═════ Provided information ═════

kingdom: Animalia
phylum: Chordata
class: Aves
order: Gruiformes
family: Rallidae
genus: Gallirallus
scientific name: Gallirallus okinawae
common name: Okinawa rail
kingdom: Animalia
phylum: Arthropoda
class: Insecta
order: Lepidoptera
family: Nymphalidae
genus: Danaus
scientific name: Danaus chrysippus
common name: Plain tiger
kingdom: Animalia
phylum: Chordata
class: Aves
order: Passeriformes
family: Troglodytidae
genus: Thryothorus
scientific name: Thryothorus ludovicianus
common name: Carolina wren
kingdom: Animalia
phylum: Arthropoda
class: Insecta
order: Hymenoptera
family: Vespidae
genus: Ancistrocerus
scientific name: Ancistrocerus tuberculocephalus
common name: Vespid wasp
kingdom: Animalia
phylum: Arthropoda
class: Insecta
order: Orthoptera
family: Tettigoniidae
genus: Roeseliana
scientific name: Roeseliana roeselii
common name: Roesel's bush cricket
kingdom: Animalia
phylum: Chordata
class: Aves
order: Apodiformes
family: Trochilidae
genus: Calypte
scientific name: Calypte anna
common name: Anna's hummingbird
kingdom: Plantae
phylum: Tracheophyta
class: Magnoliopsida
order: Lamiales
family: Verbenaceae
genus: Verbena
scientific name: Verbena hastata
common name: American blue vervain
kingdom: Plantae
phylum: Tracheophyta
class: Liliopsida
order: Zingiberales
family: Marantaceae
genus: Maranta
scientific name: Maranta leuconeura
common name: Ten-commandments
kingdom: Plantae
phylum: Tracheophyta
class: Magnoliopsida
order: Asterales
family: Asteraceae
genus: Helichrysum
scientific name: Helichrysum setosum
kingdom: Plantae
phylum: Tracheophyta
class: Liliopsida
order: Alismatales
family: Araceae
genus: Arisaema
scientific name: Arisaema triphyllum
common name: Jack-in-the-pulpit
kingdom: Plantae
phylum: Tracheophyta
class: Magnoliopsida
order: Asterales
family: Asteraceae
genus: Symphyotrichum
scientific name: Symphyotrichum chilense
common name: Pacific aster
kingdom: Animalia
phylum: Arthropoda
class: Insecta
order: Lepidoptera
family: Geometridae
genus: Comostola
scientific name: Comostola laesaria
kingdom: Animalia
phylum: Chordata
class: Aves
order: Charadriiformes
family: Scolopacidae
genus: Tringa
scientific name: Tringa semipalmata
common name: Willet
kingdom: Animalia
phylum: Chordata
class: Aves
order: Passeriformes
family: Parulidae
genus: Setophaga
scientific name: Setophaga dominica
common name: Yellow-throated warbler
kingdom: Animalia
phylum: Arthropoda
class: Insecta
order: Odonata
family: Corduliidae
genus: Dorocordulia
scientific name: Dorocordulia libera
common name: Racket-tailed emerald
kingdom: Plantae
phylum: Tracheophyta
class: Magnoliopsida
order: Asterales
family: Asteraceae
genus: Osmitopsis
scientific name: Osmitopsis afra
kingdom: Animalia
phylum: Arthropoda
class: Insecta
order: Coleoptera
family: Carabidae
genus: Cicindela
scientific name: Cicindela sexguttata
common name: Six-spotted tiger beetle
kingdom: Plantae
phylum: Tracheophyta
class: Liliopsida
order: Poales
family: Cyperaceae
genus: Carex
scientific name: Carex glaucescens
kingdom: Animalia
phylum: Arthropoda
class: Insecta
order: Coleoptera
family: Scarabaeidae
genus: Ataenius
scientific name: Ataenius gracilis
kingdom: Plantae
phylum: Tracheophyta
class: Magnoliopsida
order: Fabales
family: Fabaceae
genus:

═════

* **Task statement**
Write out every line of the rows above, leaving each one unchanged.

* **Solution**
kingdom: Animalia
phylum: Chordata
class: Aves
order: Gruiformes
family: Rallidae
genus: Gallirallus
scientific name: Gallirallus okinawae
common name: Okinawa rail
kingdom: Animalia
phylum: Arthropoda
class: Insecta
order: Lepidoptera
family: Nymphalidae
genus: Danaus
scientific name: Danaus chrysippus
common name: Plain tiger
kingdom: Animalia
phylum: Chordata
class: Aves
order: Passeriformes
family: Troglodytidae
genus: Thryothorus
scientific name: Thryothorus ludovicianus
common name: Carolina wren
kingdom: Animalia
phylum: Arthropoda
class: Insecta
order: Hymenoptera
family: Vespidae
genus: Ancistrocerus
scientific name: Ancistrocerus tuberculocephalus
common name: Vespid wasp
kingdom: Animalia
phylum: Arthropoda
class: Insecta
order: Orthoptera
family: Tettigoniidae
genus: Roeseliana
scientific name: Roeseliana roeselii
common name: Roesel's bush cricket
kingdom: Animalia
phylum: Chordata
class: Aves
order: Apodiformes
family: Trochilidae
genus: Calypte
scientific name: Calypte anna
common name: Anna's hummingbird
kingdom: Plantae
phylum: Tracheophyta
class: Magnoliopsida
order: Lamiales
family: Verbenaceae
genus: Verbena
scientific name: Verbena hastata
common name: American blue vervain
kingdom: Plantae
phylum: Tracheophyta
class: Liliopsida
order: Zingiberales
family: Marantaceae
genus: Maranta
scientific name: Maranta leuconeura
common name: Ten-commandments
kingdom: Plantae
phylum: Tracheophyta
class: Magnoliopsida
order: Asterales
family: Asteraceae
genus: Helichrysum
scientific name: Helichrysum setosum
kingdom: Plantae
phylum: Tracheophyta
class: Liliopsida
order: Alismatales
family: Araceae
genus: Arisaema
scientific name: Arisaema triphyllum
common name: Jack-in-the-pulpit
kingdom: Plantae
phylum: Tracheophyta
class: Magnoliopsida
order: Asterales
family: Asteraceae
genus: Symphyotrichum
scientific name: Symphyotrichum chilense
common name: Pacific aster
kingdom: Animalia
phylum: Arthropoda
class: Insecta
order: Lepidoptera
family: Geometridae
genus: Comostola
scientific name: Comostola laesaria
kingdom: Animalia
phylum: Chordata
class: Aves
order: Charadriiformes
family: Scolopacidae
genus: Tringa
scientific name: Tringa semipalmata
common name: Willet
kingdom: Animalia
phylum: Chordata
class: Aves
order: Passeriformes
family: Parulidae
genus: Setophaga
scientific name: Setophaga dominica
common name: Yellow-throated warbler
kingdom: Animalia
phylum: Arthropoda
class: Insecta
order: Odonata
family: Corduliidae
genus: Dorocordulia
scientific name: Dorocordulia libera
common name: Racket-tailed emerald
kingdom: Plantae
phylum: Tracheophyta
class: Magnoliopsida
order: Asterales
family: Asteraceae
genus: Osmitopsis
scientific name: Osmitopsis afra
kingdom: Animalia
phylum: Arthropoda
class: Insecta
order: Coleoptera
family: Carabidae
genus: Cicindela
scientific name: Cicindela sexguttata
common name: Six-spotted tiger beetle
kingdom: Plantae
phylum: Tracheophyta
class: Liliopsida
order: Poales
family: Cyperaceae
genus: Carex
scientific name: Carex glaucescens
kingdom: Animalia
phylum: Arthropoda
class: Insecta
order: Coleoptera
family: Scarabaeidae
genus: Ataenius
scientific name: Ataenius gracilis
kingdom: Plantae
phylum: Tracheophyta
class: Magnoliopsida
order: Fabales
family: Fabaceae
genus:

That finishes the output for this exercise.